* **PROBLEM STATEMENT**: Take the records below from their first line through the line holding "s’est donc accrue.", and set each of those lines down exactly, without pictures.

* **TASK INPUT**:
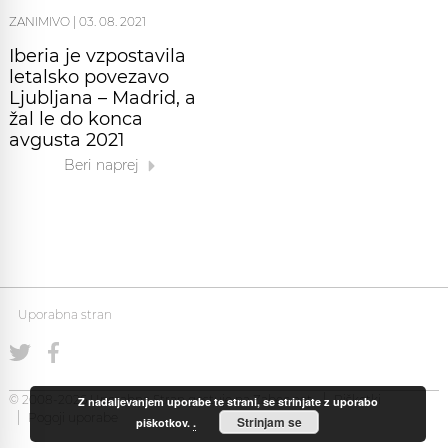
ZANIMIVO
|
03. 08. 2021
Iberia je vzpostavila
letalsko povezavo
Ljubljana – Madrid, a
žal le do konca
avgusta 2021
Beri naprej
Uporabna stran
© 2008-2026 Uporabna Stran gostuje na
Zabec.net
Piškotki
Z nadaljevanjem uporabe te strani, se strinjate z uporabo
Pogoji uporabe
Strinjam se
piškotkov.
.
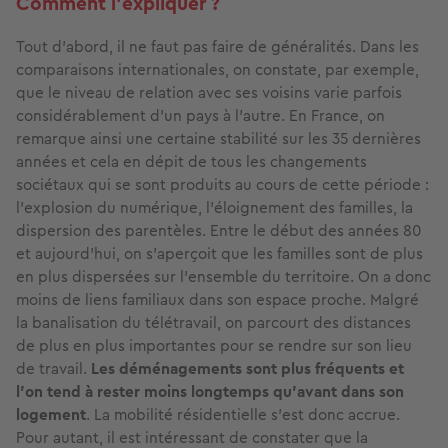
Comment l’expliquer ?
Tout d’abord, il ne faut pas faire de généralités. Dans les
comparaisons internationales, on constate, par exemple,
que le niveau de relation avec ses voisins varie parfois
considérablement d’un pays à l’autre. En France, on
remarque ainsi une certaine stabilité sur les 35 dernières
années et cela en dépit de tous les changements
sociétaux qui se sont produits au cours de cette période :
l’explosion du numérique, l’éloignement des familles, la
dispersion des parentèles. Entre le début des années 80
et aujourd’hui, on s’aperçoit que les familles sont de plus
en plus dispersées sur l’ensemble du territoire. On a donc
moins de liens familiaux dans son espace proche. Malgré
la banalisation du télétravail, on parcourt des distances
de plus en plus importantes pour se rendre sur son lieu
de travail.
Les déménagements sont plus fréquents et
l’on tend à rester moins longtemps qu’avant dans son
logement
. La mobilité résidentielle s’est donc accrue.
Pour autant, il est intéressant de constater que la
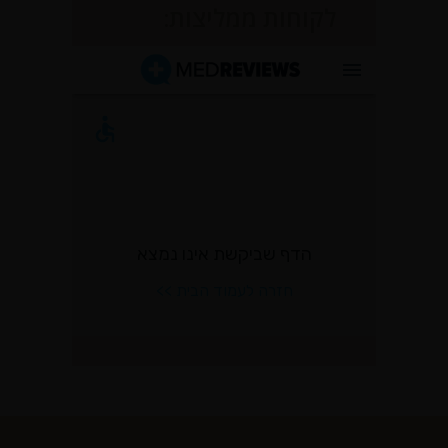
לקוחות ממליצות:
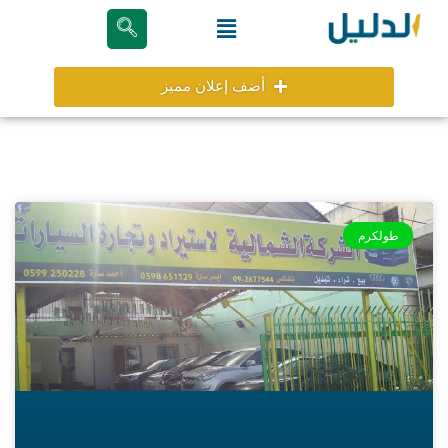
خطي
Menu
لى
لمحتوى
أضف إعلان مميز
طولكرم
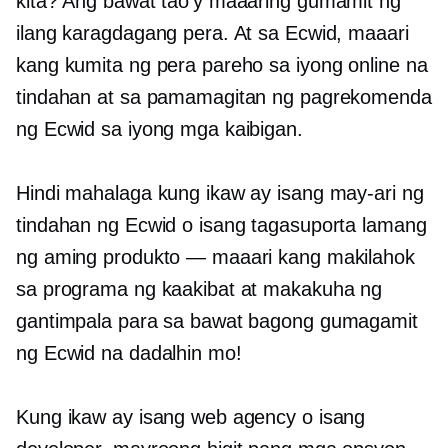
kita? Ang bawat tao'y maaaring gumamit ng
ilang karagdagang pera. At sa Ecwid, maaari
kang kumita ng pera pareho sa iyong online na
tindahan at sa pamamagitan ng pagrekomenda
ng Ecwid sa iyong mga kaibigan.
Hindi mahalaga kung ikaw ay isang may-ari ng
tindahan ng Ecwid o isang tagasuporta lamang
ng aming produkto — maaari kang makilahok
sa programa ng kaakibat at makakuha ng
gantimpala para sa bawat bagong gumagamit
ng Ecwid na dadalhin mo!
Kung ikaw ay isang web agency o isang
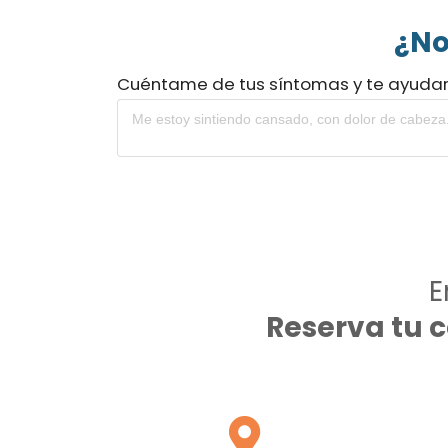
¿No
Cuéntame de tus síntomas y te ayuda
E
Reserva tu 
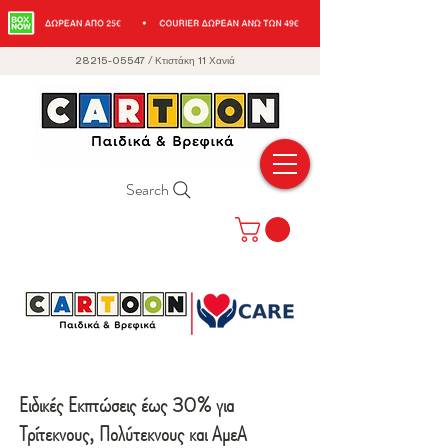
28215-05547
/
Κτιστάκη 11 Χανιά
Search
Ειδικές Εκπτώσεις έως 30% για
Τρίτεκνους, Πολύτεκνους και ΑμεΑ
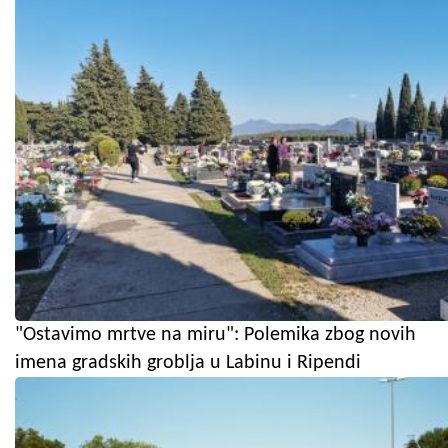
"Ostavimo mrtve na miru": Polemika zbog novih
imena gradskih groblja u Labinu i Ripendi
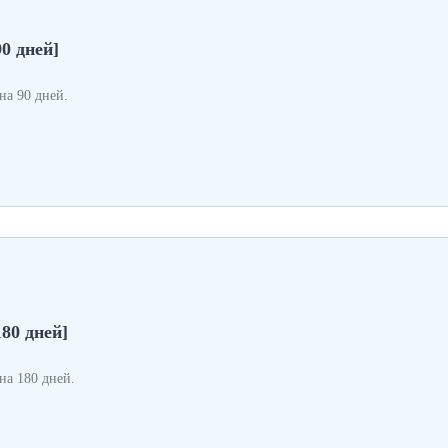
0 дней]
а 90 дней.
180 дней]
а 180 дней.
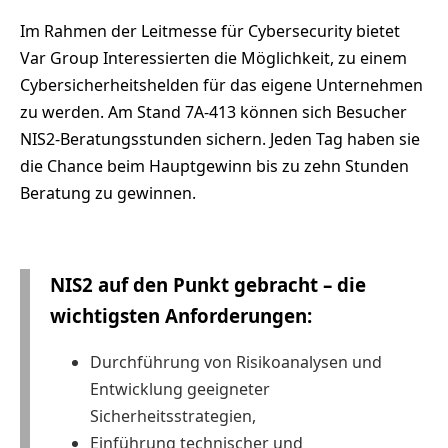
Im Rahmen der Leitmesse für Cybersecurity bietet
Var Group Interessierten die Möglichkeit, zu einem
Cybersicherheitshelden für das eigene Unternehmen
zu werden. Am Stand 7A-413 können sich Besucher
NIS2-Beratungsstunden sichern. Jeden Tag haben sie
die Chance beim Hauptgewinn bis zu zehn Stunden
Beratung zu gewinnen.
NIS2 auf den Punkt gebracht – die
wichtigsten Anforderungen:
Durchführung von Risikoanalysen und
Entwicklung geeigneter
Sicherheitsstrategien,
Einführung technischer und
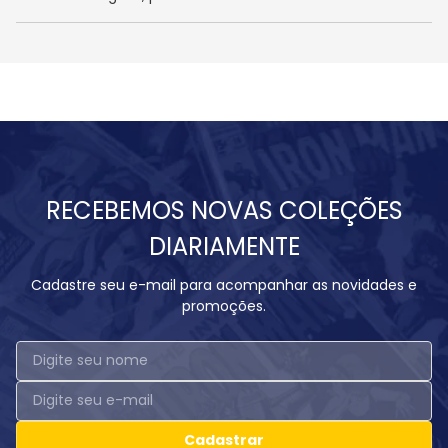
RECEBEMOS NOVAS COLEÇÕES
DIARIAMENTE
Cadastre seu e-mail para acompanhar as novidades e
promoções.
Cadastrar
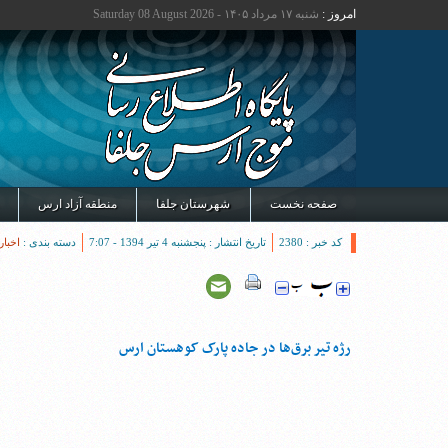
امروز :
شنبه ۱۷ مرداد ۱۴۰۵ - Saturday 08 August 2026
صفحه نخست
شهرستان جلفا
منطقه آزاد ارس
کد خبر : 2380
تاریخ انتشار : پنجشنبه 4 تیر 1394 - 7:07
دسته بندی :
اخبار
رژه تیر برق‌ها در جاده پارک کوهستان ارس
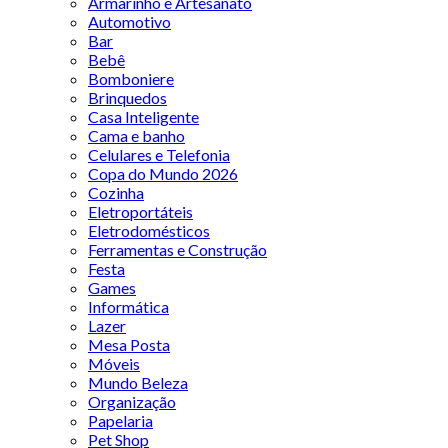
Armarinho e Artesanato
Automotivo
Bar
Bebê
Bomboniere
Brinquedos
Casa Inteligente
Cama e banho
Celulares e Telefonia
Copa do Mundo 2026
Cozinha
Eletroportáteis
Eletrodomésticos
Ferramentas e Construção
Festa
Games
Informática
Lazer
Mesa Posta
Móveis
Mundo Beleza
Organização
Papelaria
Pet Shop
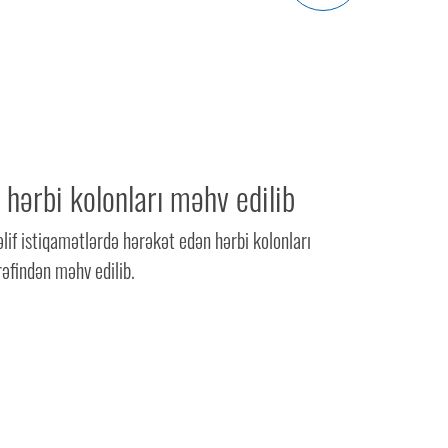
hərbi kolonları məhv edilib
if istiqamətlərdə hərəkət edən hərbi kolonları
əfindən məhv edilib.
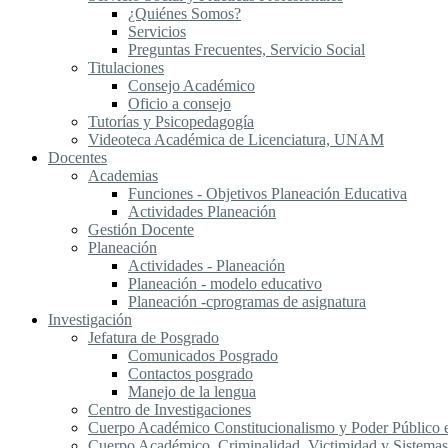
¿Quiénes Somos?
Servicios
Preguntas Frecuentes, Servicio Social
Titulaciones
Consejo Académico
Oficio a consejo
Tutorías y Psicopedagogía
Videoteca Académica de Licenciatura, UNAM
Docentes
Academias
Funciones - Objetivos Planeación Educativa
Actividades Planeación
Gestión Docente
Planeación
Actividades - Planeación
Planeación - modelo educativo
Planeación -cprogramas de asignatura
Investigación
Jefatura de Posgrado
Comunicados Posgrado
Contactos posgrado
Manejo de la lengua
Centro de Investigaciones
Cuerpo Académico Constitucionalismo y Poder Público
Cuerpo Académico, Criminalidad, Victimidad y Sistemas 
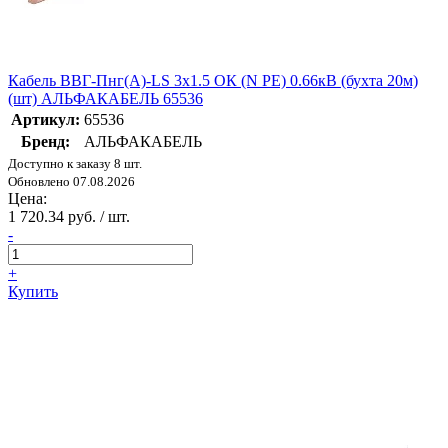
Кабель ВВГ-Пнг(А)-LS 3х1.5 ОК (N PE) 0.66кВ (бухта 20м)
(шт) АЛЬФАКАБЕЛЬ 65536
Артикул:
65536
Бренд:
АЛЬФАКАБЕЛЬ
Доступно к заказу 8 шт.
Обновлено 07.08.2026
Цена:
1 720.34 руб. / шт.
-
+
Купить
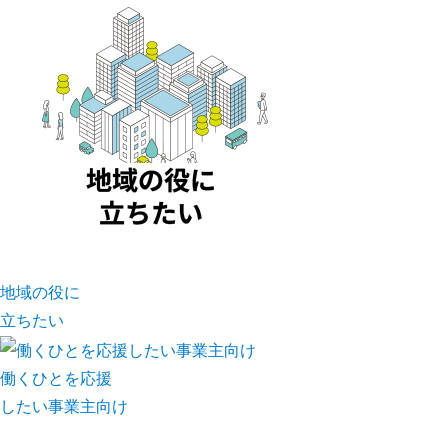
地域の役に
立ちたい
働くひとを応援
したい事業主向け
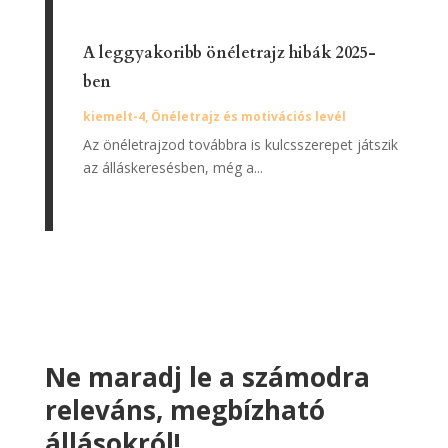
A leggyakoribb önéletrajz hibák 2025-
ben
kiemelt-4
,
Önéletrajz és motivációs levél
Az önéletrajzod továbbra is kulcsszerepet játszik
az álláskeresésben, még a...
Ne maradj le a számodra
releváns, megbízható
állásokról!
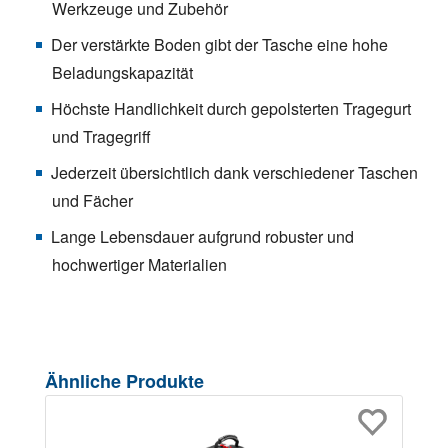
Werkzeuge und Zubehör
Der verstärkte Boden gibt der Tasche eine hohe
Beladungskapazität
Höchste Handlichkeit durch gepolsterten Tragegurt
und Tragegriff
Jederzeit übersichtlich dank verschiedener Taschen
und Fächer
Lange Lebensdauer aufgrund robuster und
hochwertiger Materialien
Produktgalerie überspringen
Ähnliche Produkte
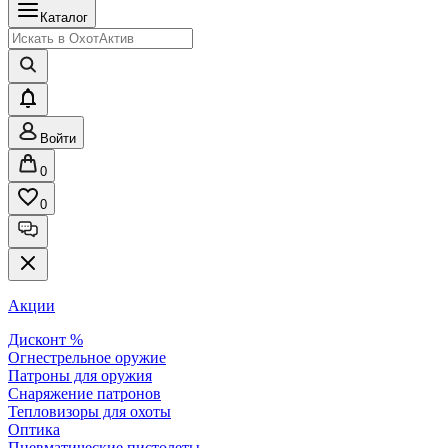
Каталог
Войти
0
0
Акции
Дисконт %
Огнестрельное оружие
Патроны для оружия
Снаряжение патронов
Тепловизоры для охоты
Оптика
Пневматические пистолеты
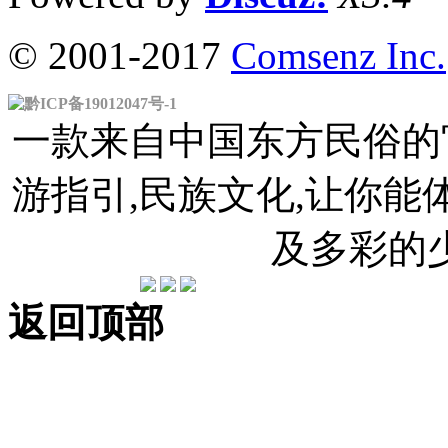
© 2001-2017
Comsenz Inc.
黔ICP备19012047号-1
一款来自中国东方民俗的官
游指引,民族文化,让你
及多彩的
返回顶部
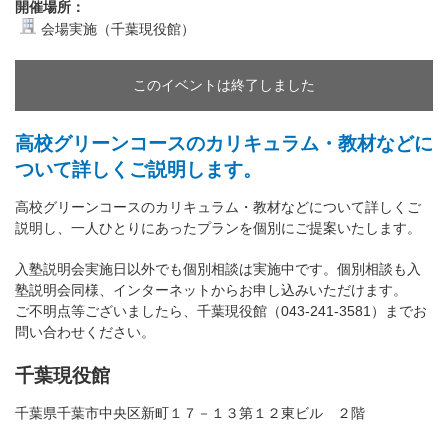
開催場所：
会場実施（千葉現役館）
このイベントは終了しました
高校グリーンコースのカリキュラム・教材などに
ついて詳しくご説明します。
高校グリーンコースのカリキュラム・教材などについて詳しくご
説明し、一人ひとりにあったプランを個別にご提案いたします。
入塾説明会実施日以外でも個別相談は実施中です。個別相談も入
塾説明会同様、インターネットからお申し込みいただけます。
ご不明点等ございましたら、千葉現役館（043-241-3581）までお
問い合わせください。
千葉現役館
千葉県千葉市中央区新町１７－１３第１２東ビル ２階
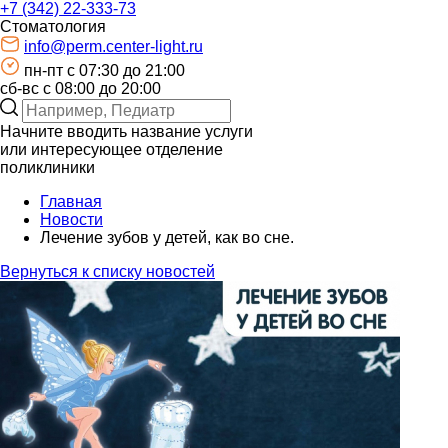
+7 (342) 22-333-73
Стоматология
info@perm.center-light.ru
пн-пт c 07:30 до 21:00
сб-вс с 08:00 до 20:00
Начните вводить название услуги
или интересующее отделение
поликлиники
Главная
Новости
Лечение зубов у детей, как во сне.
Вернуться к списку новостей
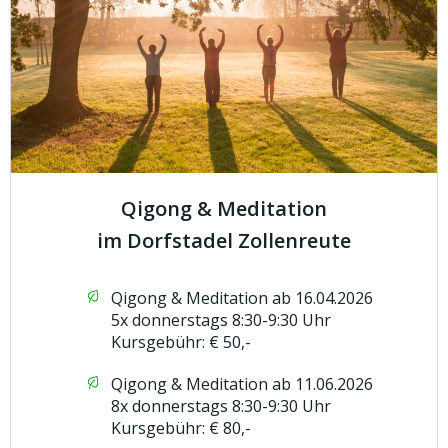
Qigong & Meditation
im Dorfstadel Zollenreute
Qigong & Meditation ab 16.04.2026
5x donnerstags 8:30-9:30 Uhr
Kursgebühr: € 50,-
Qigong & Meditation ab 11.06.2026
8x donnerstags 8:30-9:30 Uhr
Kursgebühr: € 80,-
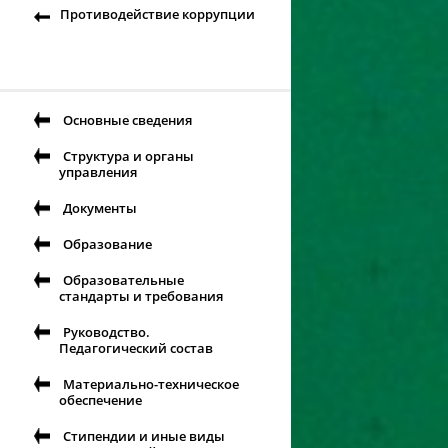
Противодействие коррупции
Основные сведения
Структура и органы
управления
Документы
Образование
Образовательные
стандарты и требования
Руководство.
Педагогический состав
Материально-техническое
обеспечение
Стипендии и иные виды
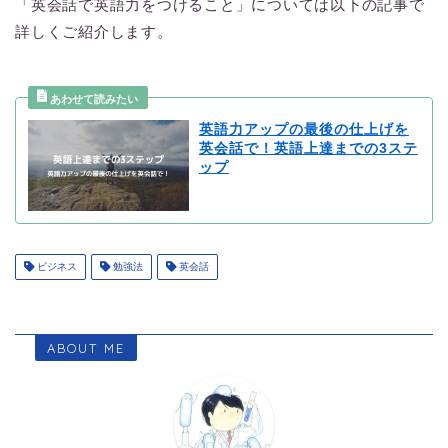
「英会話で英語力をつけること」については以下の記事で
詳しくご紹介します。
英語力アップの最後の仕上げを
英会話で！英語上達までの3ステ
ップ
ビジネス
勉強法
英会話
ABOUT ME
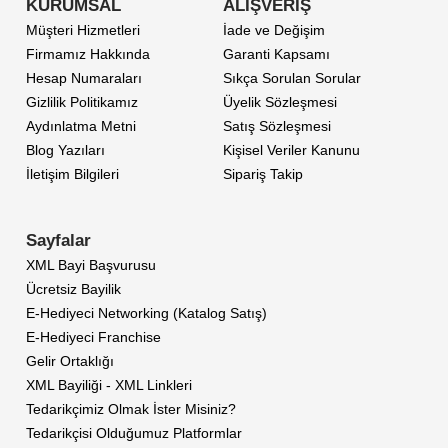
KURUMSAL
ALIŞVERİŞ
Müşteri Hizmetleri
İade ve Değişim
Firmamız Hakkında
Garanti Kapsamı
Hesap Numaraları
Sıkça Sorulan Sorular
Gizlilik Politikamız
Üyelik Sözleşmesi
Aydınlatma Metni
Satış Sözleşmesi
Blog Yazıları
Kişisel Veriler Kanunu
İletişim Bilgileri
Sipariş Takip
Sayfalar
XML Bayi Başvurusu
Ücretsiz Bayilik
E-Hediyeci Networking (Katalog Satış)
E-Hediyeci Franchise
Gelir Ortaklığı
XML Bayiliği - XML Linkleri
Tedarikçimiz Olmak İster Misiniz?
Tedarikçisi Olduğumuz Platformlar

* **SOLUTION TO THIS PROBLEM**:
ZANIMIVO
|
03. 08. 2021
Iberia je vzpostavila
letalsko povezavo
Ljubljana – Madrid, a
žal le do konca
avgusta 2021
Beri naprej
Uporabna stran
© 2008-2026 Uporabna Stran gostuje na
Zabec.net
Piškotki
Z nadaljevanjem uporabe te strani, se strinjate z uporabo
Pogoji uporabe
Strinjam se
piškotkov.
.
Comment l’expliquer ?
Tout d’abord, il ne faut pas faire de généralités. Dans les
comparaisons internationales, on constate, par exemple,
que le niveau de relation avec ses voisins varie parfois
considérablement d’un pays à l’autre. En France, on
remarque ainsi une certaine stabilité sur les 35 dernières
années et cela en dépit de tous les changements
sociétaux qui se sont produits au cours de cette période :
l’explosion du numérique, l’éloignement des familles, la
dispersion des parentèles. Entre le début des années 80
et aujourd’hui, on s’aperçoit que les familles sont de plus
en plus dispersées sur l’ensemble du territoire. On a donc
moins de liens familiaux dans son espace proche. Malgré
la banalisation du télétravail, on parcourt des distances
de plus en plus importantes pour se rendre sur son lieu
de travail.
Les déménagements sont plus fréquents et
l’on tend à rester moins longtemps qu’avant dans son
logement
. La mobilité résidentielle s’est donc accrue.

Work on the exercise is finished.